____ Passage provided

Loading a class with the classloading mechanism in JDK1.2

When the JRE needs to load a new class, it consults following locations:

- bootstrap classes: the core API, rt.jar and i18n.jar
- installed extentions: all jars in lib/ext of JRE_HOME
- system classes: classes specified in the classpath
- download extensions: classes specified in the classpath header of installed extension jars, classpath jars, or previously downloaded download extensions.

1.2 has a delegation model for loading a class. Before loading a class with the current class loader, it is first delegated to the parent to check whether it can be loaded from there. For example, you could define your own package java.util and create a class Vector. Your class would be in the classpath and part of the system class loader, but this one delegates the request first to its parent, the bootstrap class loader which finds the class and loads it from there. This prevents a user from overriding security restrictions by replacing a class in the core API by an own version of the class.

________
____ Data listing

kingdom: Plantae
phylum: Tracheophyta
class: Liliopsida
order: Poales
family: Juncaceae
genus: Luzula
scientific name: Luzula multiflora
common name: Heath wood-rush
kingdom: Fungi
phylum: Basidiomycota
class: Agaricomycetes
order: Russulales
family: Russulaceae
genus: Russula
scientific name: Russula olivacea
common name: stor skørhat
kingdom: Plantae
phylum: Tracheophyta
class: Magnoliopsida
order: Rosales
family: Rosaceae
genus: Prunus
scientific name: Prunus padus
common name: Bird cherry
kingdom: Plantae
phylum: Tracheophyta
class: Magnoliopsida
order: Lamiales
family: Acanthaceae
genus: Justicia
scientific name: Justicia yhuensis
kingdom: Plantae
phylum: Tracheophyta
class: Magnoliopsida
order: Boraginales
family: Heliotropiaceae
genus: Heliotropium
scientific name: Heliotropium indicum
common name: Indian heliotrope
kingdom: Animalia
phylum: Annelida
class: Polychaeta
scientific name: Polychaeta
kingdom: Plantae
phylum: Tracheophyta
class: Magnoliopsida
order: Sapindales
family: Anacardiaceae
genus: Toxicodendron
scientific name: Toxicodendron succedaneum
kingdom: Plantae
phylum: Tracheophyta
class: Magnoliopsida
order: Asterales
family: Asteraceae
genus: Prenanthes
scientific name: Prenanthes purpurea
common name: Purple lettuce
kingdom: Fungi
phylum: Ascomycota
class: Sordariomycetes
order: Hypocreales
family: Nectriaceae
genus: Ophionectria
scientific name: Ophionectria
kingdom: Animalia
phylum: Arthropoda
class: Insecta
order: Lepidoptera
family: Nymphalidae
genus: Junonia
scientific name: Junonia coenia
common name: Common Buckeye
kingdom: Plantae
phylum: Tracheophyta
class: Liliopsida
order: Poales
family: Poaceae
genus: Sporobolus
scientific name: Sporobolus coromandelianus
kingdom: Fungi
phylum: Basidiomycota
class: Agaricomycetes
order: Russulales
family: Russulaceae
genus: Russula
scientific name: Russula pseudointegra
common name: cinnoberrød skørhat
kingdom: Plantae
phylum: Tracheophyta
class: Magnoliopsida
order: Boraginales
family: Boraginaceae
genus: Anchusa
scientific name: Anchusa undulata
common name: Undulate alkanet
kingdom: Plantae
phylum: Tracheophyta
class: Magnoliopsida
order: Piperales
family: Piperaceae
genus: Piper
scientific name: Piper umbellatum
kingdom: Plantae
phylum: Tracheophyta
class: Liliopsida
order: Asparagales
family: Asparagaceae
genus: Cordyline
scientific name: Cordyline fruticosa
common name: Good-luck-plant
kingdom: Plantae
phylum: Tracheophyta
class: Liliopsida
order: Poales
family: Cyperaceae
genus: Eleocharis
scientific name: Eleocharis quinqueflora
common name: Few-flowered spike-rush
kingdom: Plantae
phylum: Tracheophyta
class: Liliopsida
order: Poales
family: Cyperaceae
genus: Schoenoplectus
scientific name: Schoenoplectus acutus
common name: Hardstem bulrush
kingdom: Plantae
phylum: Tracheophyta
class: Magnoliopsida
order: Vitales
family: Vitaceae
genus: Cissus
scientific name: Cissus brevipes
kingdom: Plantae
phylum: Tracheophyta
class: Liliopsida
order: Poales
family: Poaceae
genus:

________

### To be done
(a) From the JDK 1.2 class loading text, set down word for word the part that opens with the words containing "1.2 has a delegation" and closes with "of the class.".
(b) Answer these questions from the JDK 1.2 class loading text:
(i) Which two jars are named as bootstrap classes?
(ii) Where are the jars of installed extensions located?
(iii) In the example of a user-defined java.util.Vector, which class loader finds and loads the class?

### Responses per task
(a)
1.2 has a delegation model for loading a class. Before loading a class with the current class loader, it is first delegated to the parent to check whether it can be loaded from there. For example, you could define your own package java.util and create a class Vector. Your class would be in the classpath and part of the system class loader, but this one delegates the request first to its parent, the bootstrap class loader which finds the class and loads it from there. This prevents a user from overriding security restrictions by replacing a class in the core API by an own version of the class.

(b)
(i) rt.jar and i18n.jar
(ii) In lib/ext of JRE_HOME
(iii) The bootstrap class loader